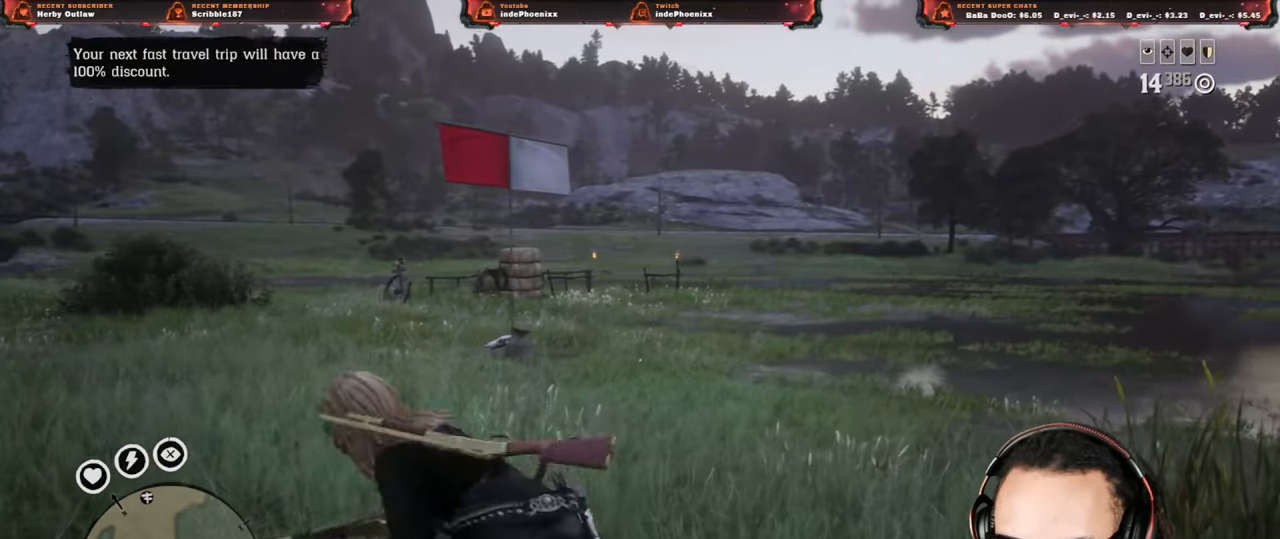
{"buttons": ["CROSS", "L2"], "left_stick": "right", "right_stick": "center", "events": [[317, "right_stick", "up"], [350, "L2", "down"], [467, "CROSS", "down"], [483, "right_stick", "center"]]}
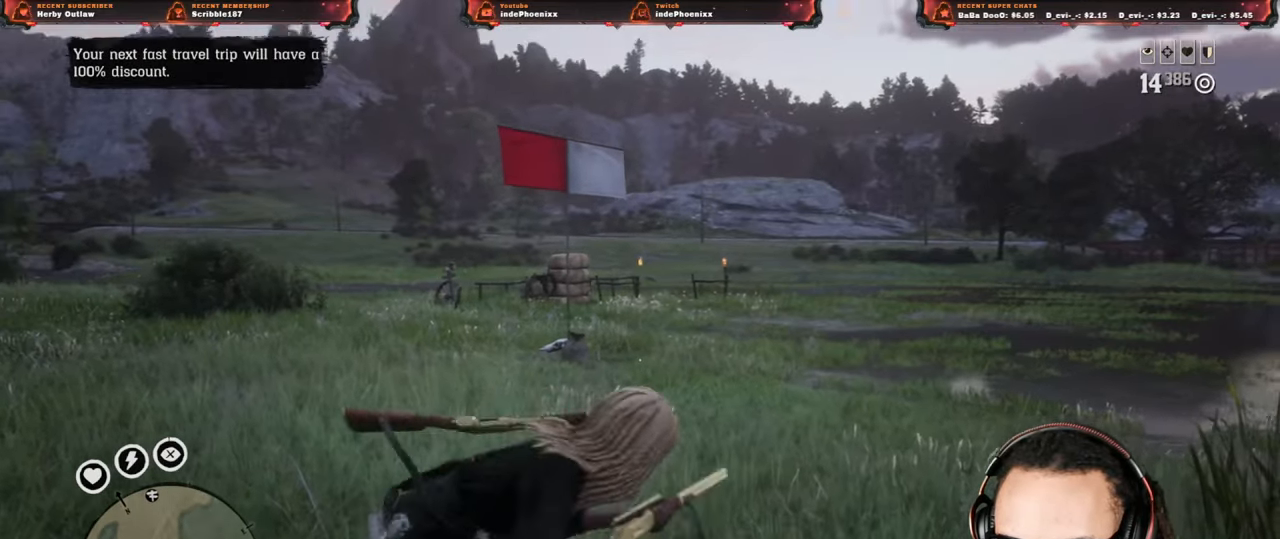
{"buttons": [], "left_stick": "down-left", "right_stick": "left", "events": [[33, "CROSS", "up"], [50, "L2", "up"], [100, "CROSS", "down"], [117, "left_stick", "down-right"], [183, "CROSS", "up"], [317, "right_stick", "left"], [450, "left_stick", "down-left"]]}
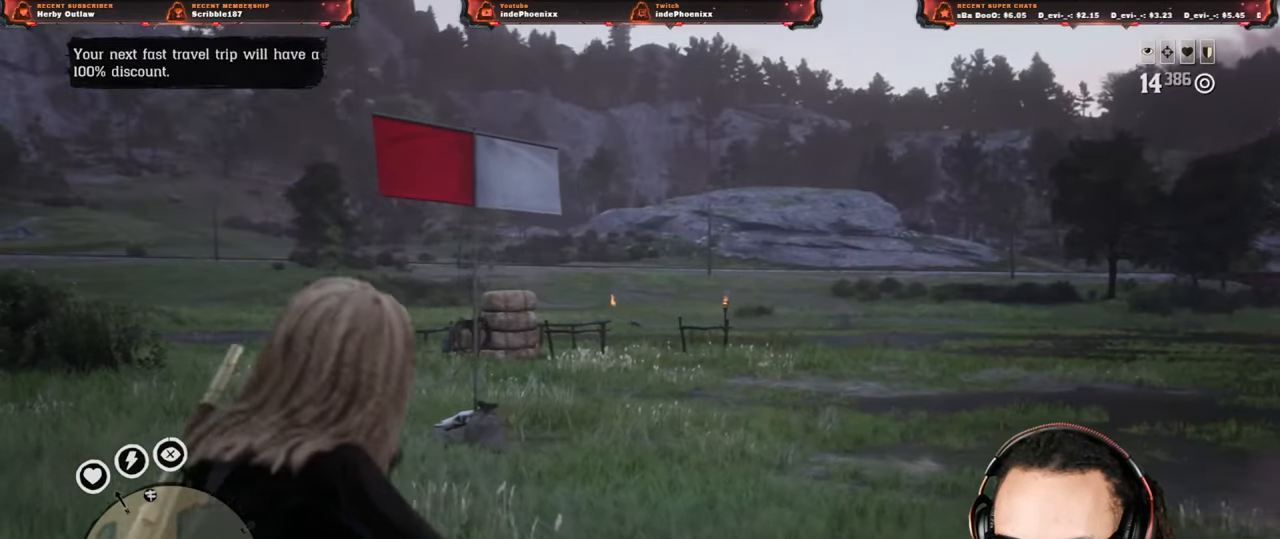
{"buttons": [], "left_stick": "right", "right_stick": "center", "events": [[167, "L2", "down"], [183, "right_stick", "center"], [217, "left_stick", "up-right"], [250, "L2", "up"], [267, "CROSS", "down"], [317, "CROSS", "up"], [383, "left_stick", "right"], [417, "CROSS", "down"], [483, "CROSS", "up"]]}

**Problem statement**
Select every line of the material above holding the word "center" and copy it.

**The answer**
{"buttons": ["CROSS", "L2"], "left_stick": "right", "right_stick": "center", "events": [[317, "right_stick", "up"], [350, "L2", "down"], [467, "CROSS", "down"], [483, "right_stick", "center"]]}
{"buttons": [], "left_stick": "right", "right_stick": "center", "events": [[167, "L2", "down"], [183, "right_stick", "center"], [217, "left_stick", "up-right"], [250, "L2", "up"], [267, "CROSS", "down"], [317, "CROSS", "up"], [383, "left_stick", "right"], [417, "CROSS", "down"], [483, "CROSS", "up"]]}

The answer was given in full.